Spreading the word about his publishing ventures the old-fashioned way, Rothbart tours for months on end, taking in city after city, reading from his various projects and then hawking them after the gig.

 

The Mad Art Gallery, located in the shadows of the sprawling Anheuser-Busch Brewery, is a converted police station, filled with fascinating nooks and crannies. Still possessing the old jail cells, holding rooms, and other intriguing corners, it’s a tempting place to explore if you’ve got access.

A couple hours before his last reading there, Found Magazine publisher Davy Rothbart is doing just that. A wiry and intensely enthusiastic fellow, he’s zipping through the readapted, one-time shooting gallery in the basement. Then he’s searching for a stack of old mug shots in a basement cell (“They’re right in here!”) and, eventually, he winds up in the vast kitchen, where he offers some pizza to everyone within the sound of his voice. With three stops at the venue in the past two years and another on the way, Rothbart’s perfectly at home at the Mad Art, one of his regular haunts on a tour schedule that never seems to quit.

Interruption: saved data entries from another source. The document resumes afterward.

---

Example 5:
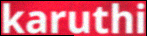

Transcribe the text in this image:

karuthi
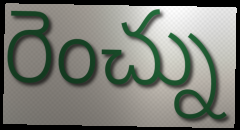
రెంచ్ను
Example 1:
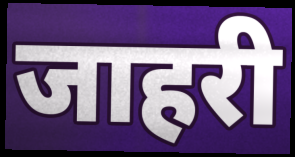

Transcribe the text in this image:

जाहरी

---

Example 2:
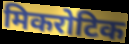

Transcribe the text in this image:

मिकरोटिक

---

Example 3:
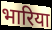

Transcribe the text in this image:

भारिया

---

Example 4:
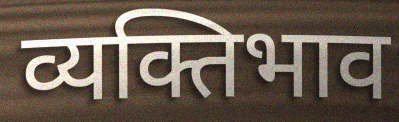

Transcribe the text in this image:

व्यक्तिभाव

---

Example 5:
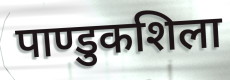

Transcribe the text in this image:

पाण्डुकशिला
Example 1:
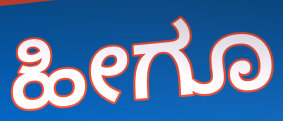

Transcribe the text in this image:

ಹೀಗೂ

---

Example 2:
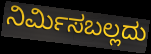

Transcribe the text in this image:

ನಿರ್ಮಿಸಬಲ್ಲದು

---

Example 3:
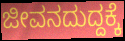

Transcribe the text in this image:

ಜೀವನದುದ್ದಕ್ಕೆ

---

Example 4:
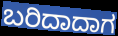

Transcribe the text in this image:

ಬರಿದಾದಾಗ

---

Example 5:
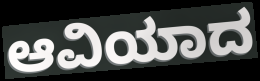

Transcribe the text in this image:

ಆವಿಯಾದ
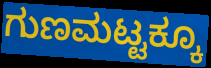
ಗುಣಮಟ್ಟಕ್ಕೂ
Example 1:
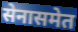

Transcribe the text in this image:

सेनासमेत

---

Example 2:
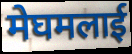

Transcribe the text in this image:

मेघमलाई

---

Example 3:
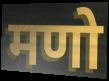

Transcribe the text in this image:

मणो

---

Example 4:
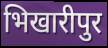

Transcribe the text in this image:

भिखारीपुर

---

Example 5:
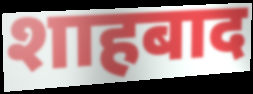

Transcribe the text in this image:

शाहबाद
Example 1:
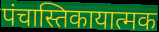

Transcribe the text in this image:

पंचास्तिकायात्मक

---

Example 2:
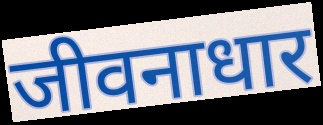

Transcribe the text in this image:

जीवनाधार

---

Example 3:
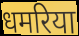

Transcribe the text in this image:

Spreading the word about his publishing ventures the old-fashioned way, Rothbart tours for months on end, taking in city after city, reading from his various projects and then hawking them after the gig. When he finds a captive audience in a town, he’s already booking the next show before heading to that night’s crash pad.

“Obviously, it’s a dilemma,” says Rothbart of his nonstop travels. “I’d like to pace it out, have three days in a city. Have a day to do the event, then a couple days to see friends, hang out, go hiking.” Instead, he gets by on the fly.

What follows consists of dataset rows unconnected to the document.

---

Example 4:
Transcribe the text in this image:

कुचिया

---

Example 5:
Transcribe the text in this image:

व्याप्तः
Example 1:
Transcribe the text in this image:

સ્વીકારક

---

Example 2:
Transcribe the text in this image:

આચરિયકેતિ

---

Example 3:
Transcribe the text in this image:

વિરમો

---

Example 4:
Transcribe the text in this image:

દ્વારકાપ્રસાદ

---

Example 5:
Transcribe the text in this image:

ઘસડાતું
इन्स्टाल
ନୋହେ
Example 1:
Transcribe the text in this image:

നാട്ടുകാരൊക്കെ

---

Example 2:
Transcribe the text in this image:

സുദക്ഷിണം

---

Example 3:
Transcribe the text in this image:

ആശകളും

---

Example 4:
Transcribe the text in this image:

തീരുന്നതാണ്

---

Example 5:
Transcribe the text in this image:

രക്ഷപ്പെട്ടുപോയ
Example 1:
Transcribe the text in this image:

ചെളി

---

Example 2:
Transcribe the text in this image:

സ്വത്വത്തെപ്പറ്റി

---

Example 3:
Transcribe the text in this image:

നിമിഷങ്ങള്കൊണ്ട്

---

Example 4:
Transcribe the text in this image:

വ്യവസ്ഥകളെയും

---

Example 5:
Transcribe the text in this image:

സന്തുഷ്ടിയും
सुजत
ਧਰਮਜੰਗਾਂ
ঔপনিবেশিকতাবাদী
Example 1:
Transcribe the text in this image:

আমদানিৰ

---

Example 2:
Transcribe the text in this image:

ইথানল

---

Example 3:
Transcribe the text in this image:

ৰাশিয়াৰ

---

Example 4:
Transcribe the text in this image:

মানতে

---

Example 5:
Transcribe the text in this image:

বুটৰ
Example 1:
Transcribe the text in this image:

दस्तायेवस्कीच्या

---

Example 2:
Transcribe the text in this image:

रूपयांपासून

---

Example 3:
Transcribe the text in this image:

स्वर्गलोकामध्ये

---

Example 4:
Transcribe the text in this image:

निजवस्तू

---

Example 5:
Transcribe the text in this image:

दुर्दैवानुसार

Rothbart has been living his life on the go for the past two years, ever since the release of Found magazine, an unabashed hit among fans of zines and alternative publishing. Originally, the zine reflected Rothbart’s own habit of collecting little bits of detritus from all around: damaged keys, crunched love notes, strange and inexplicable correspondence between people of all sorts. He immediately broke down the wall between reader and publisher, asking for submissions. Now, when he gets to actually visit his home in Ann Arbor, MI, these items greet him by the dozen.

“I just wanted to do a zine and make 50 copies for friends, you know?” he says of the publication’s humble beginnings. “The stuff we get in is so exciting. I suppose someone could find real weathered paper and come up with some fantastic story. There’re just those little twists that are so bizarre, but true to life. The magazine comes out only once a year, and only a tiny bit of what we get winds up in there.”

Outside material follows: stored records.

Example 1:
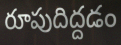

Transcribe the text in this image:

రూపుదిద్దడం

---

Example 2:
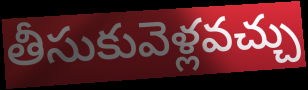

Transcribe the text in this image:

తీసుకువెళ్లవచ్చు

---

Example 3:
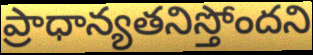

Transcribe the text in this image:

ప్రాధాన్యతనిస్తోందని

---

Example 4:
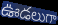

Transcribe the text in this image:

ఊడలుగా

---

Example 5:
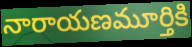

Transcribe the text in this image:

నారాయణమూర్తికి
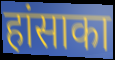
हांसाका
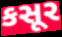
કસૂર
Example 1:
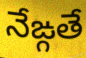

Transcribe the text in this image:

నేఙ్గతే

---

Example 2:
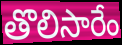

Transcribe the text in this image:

తొలిసారేం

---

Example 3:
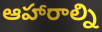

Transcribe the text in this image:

ఆహారాల్ని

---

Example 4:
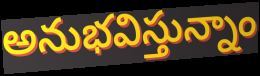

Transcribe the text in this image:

అనుభవిస్తున్నాం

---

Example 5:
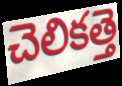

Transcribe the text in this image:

చెలికత్తె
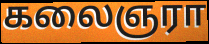
கலைஞரா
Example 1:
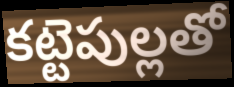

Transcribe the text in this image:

కట్టెపుల్లతో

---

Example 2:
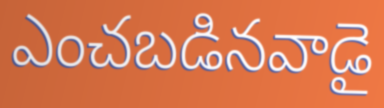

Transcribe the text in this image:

ఎంచబడినవాడై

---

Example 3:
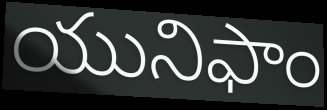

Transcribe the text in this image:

యునిఫాం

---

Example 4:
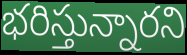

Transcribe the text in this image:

భరిస్తున్నారని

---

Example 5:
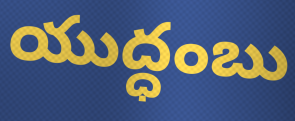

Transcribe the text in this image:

యుద్ధంబు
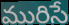
మురిసే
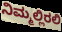
ನಿಮ್ಮಲ್ಲಿರಲಿ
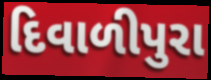
દિવાળીપુરા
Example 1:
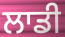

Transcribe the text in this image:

ਲਾਡੀ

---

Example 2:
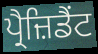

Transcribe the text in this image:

ਪ੍ਰੈਜ਼ਿਡੈਂਟ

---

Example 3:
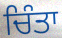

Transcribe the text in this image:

ਚਿੰਤਾ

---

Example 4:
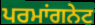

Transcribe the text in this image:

ਪਰਮਾਂਗਨੇਟ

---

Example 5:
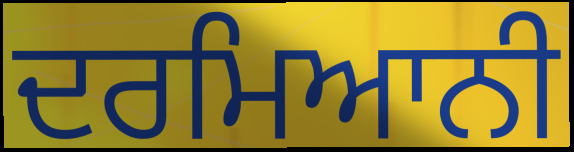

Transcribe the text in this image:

ਦਰਮਿਆਨੀ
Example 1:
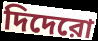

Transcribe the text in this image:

দিদেরো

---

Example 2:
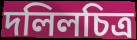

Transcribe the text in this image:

দলিলচিত্র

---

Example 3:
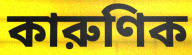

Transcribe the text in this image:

কারুণিক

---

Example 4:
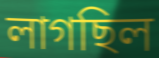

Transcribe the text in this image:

লাগছিল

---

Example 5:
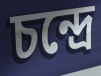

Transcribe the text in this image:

চন্দ্রে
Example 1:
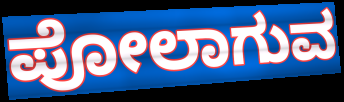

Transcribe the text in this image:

If the publication caught on among fans—at readings, all types of things get passed along to the engaging Rothbart—it caused a reverse reaction for the originator. These days, Rothbart would rather see what shows up in the mail, since his own hunting (“trolling, I’d call it”) often comes up empty.

“I feel like I rarely get good stuff anymore,” he worries—even as he details some recent treasures from New York.

He’s culled enough, in fact, to put out a third edition of Found, which he’s currently on the road promoting—in all 50 states, no less. In 2004, ideally, he’ll compile all three issues and lots of additional material into the first Found book. “It’ll have a little bit of the favorites from issues one to three, but otherwise, it’s all new stuff,” he says.

There’s also a CD coming out, with bands taking their favorite correspondence from the issues—the love and lost-love notes are a particular source of rich material—and turning those scraps of conversation into pop songs. On his last tour, Rothbart also read from a recently released collection of engaging short stories, The Lone Surfer of Montana, Kansas.

Not surprisingly, Surfer is also a self-published work, fitting neatly into his do-it-yourself work ethic. After all, this is a publisher who mails out his zines by hand and, while using outside help when possible, still maintains a personal stamp on most of his efforts.

Ideally, he’d like to farm out some of those tasks. The Found book will be picked up by an outside publisher and he’d like to allow himself more time to work on other projects. For example, the documentary on an inner-city D.C. teenager that he’s begun and the novel that’s kicked around his head for the past year. And, if possible, finding a little more time to do reports for Chicago Public Radio's This American Life, for which he’s a contributor.

“I’m constantly torn,” he says, voicing his internal debate. “It’s a constant quandary and dilemma. I have an idea for a novel—I know, everyone has an idea for a novel!—and I don’t know if it would be any good. But I’d love to have two years to go to town on it. Really give it a go. But I like bringing stuff to people. I enjoy running around the country sharing these things. I guess the thing is to find is the balance: creating new stuff and sharing it.”